DATA EXCERPTS -
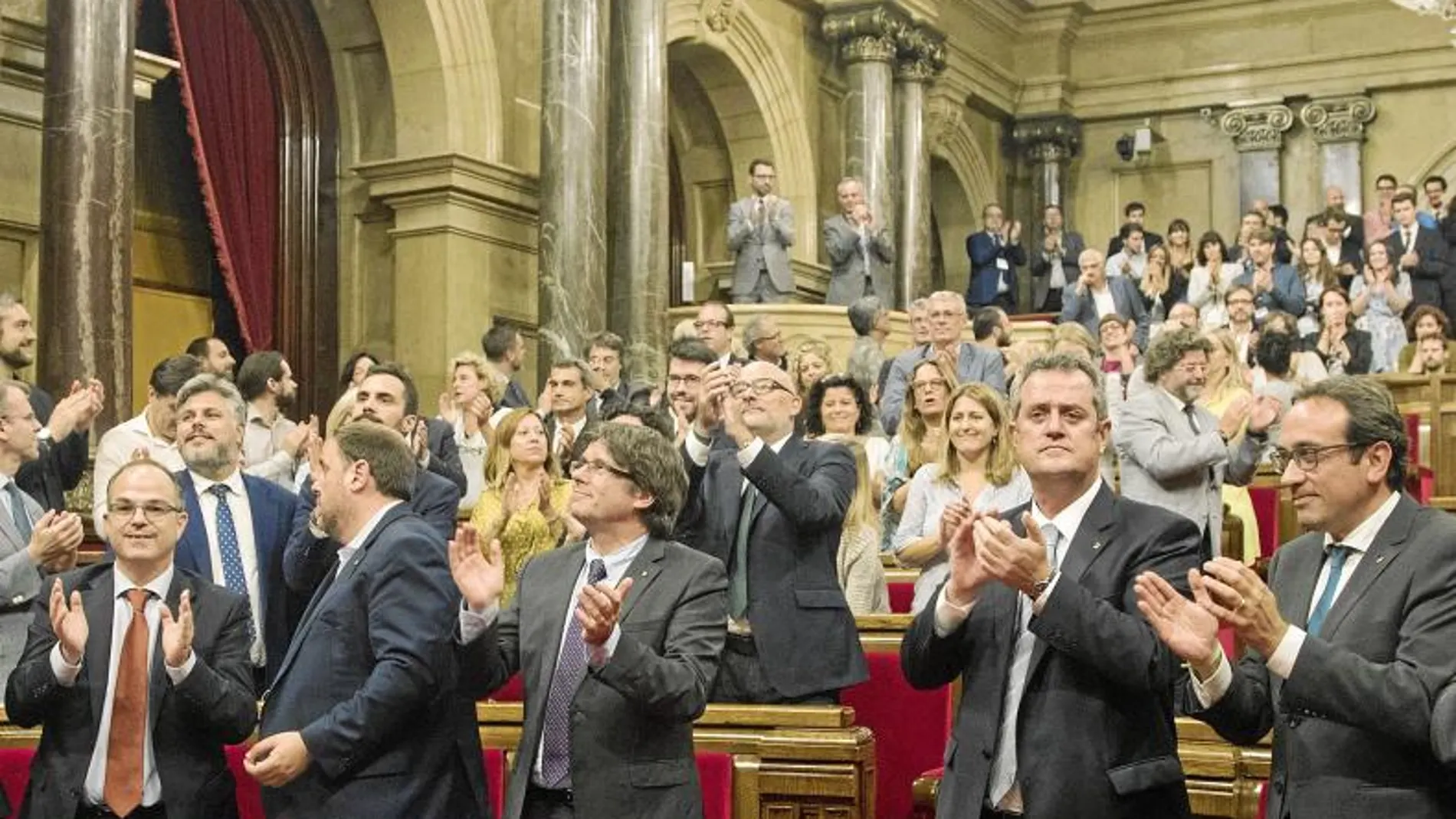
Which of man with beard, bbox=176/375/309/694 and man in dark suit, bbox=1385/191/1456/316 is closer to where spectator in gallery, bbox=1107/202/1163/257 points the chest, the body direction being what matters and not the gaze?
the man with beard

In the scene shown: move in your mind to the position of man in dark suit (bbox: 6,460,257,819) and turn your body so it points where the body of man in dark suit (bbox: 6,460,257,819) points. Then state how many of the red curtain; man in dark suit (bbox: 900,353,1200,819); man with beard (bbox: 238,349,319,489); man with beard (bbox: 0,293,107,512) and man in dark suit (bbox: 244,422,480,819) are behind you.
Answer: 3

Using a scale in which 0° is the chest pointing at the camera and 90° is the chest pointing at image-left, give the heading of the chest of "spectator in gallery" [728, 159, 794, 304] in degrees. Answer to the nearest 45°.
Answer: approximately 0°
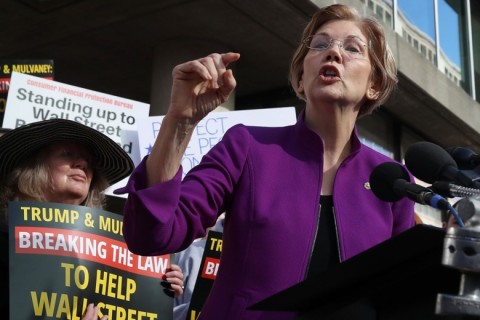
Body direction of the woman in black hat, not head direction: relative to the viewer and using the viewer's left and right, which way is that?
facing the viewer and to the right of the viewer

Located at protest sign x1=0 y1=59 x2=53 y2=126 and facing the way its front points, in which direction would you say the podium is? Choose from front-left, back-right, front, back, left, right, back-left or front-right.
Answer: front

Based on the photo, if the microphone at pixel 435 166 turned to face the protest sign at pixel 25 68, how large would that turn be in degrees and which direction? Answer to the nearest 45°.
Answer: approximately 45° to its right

WHAT TO DO -
Arrange the data from the line with "Using a scale" to the line with "Answer: approximately 0°" as a Markdown table with the columns Row and Data line, numbering each row and leaving out blank lines.

TASK SOLUTION -
| Row | Data line |
|---|---|
| 1 | Using a scale in which 0° is the chest pointing at the camera and 90° is the chest pointing at image-left, give the heading of the chest of "spectator in gallery" [728, 159, 794, 304] in degrees. Answer to the nearest 45°. |
| 2 | Answer: approximately 0° |